_Exercise brief:_ Display every line of the data below that contains the string "JSON".

_Data to process:_
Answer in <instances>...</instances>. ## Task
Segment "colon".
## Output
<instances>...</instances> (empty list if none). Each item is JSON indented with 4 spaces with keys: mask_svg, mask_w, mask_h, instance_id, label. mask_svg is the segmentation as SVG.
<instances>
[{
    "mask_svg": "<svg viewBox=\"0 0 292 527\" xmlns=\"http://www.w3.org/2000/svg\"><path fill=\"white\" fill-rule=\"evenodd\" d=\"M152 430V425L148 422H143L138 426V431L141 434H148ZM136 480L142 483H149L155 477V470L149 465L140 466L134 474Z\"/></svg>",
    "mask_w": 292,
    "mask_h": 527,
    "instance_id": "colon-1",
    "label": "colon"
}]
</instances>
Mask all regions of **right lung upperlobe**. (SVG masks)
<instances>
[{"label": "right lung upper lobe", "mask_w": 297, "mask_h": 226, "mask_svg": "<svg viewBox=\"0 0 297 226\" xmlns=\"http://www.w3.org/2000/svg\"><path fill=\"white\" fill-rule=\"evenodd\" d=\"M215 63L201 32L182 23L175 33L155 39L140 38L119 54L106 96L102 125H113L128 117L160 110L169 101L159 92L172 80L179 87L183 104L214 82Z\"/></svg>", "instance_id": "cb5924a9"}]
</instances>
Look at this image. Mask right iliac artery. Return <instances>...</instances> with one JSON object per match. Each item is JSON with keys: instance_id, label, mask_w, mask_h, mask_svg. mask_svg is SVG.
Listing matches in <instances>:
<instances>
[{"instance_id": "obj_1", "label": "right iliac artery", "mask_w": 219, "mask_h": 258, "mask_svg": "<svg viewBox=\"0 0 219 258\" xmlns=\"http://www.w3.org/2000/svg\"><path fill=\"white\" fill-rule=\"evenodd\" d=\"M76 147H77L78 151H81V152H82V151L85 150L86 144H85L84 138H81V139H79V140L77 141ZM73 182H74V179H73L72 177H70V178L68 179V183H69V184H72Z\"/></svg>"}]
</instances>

_Correct result:_
<instances>...</instances> (empty list if none). Each item is JSON indented with 4 spaces with keys: mask_svg, mask_w, mask_h, instance_id, label. mask_svg is the segmentation as SVG.
Look at this image. Mask right iliac artery. Return <instances>...</instances> with one JSON object per match. Each item is JSON with keys: instance_id, label, mask_w, mask_h, mask_svg. mask_svg is SVG.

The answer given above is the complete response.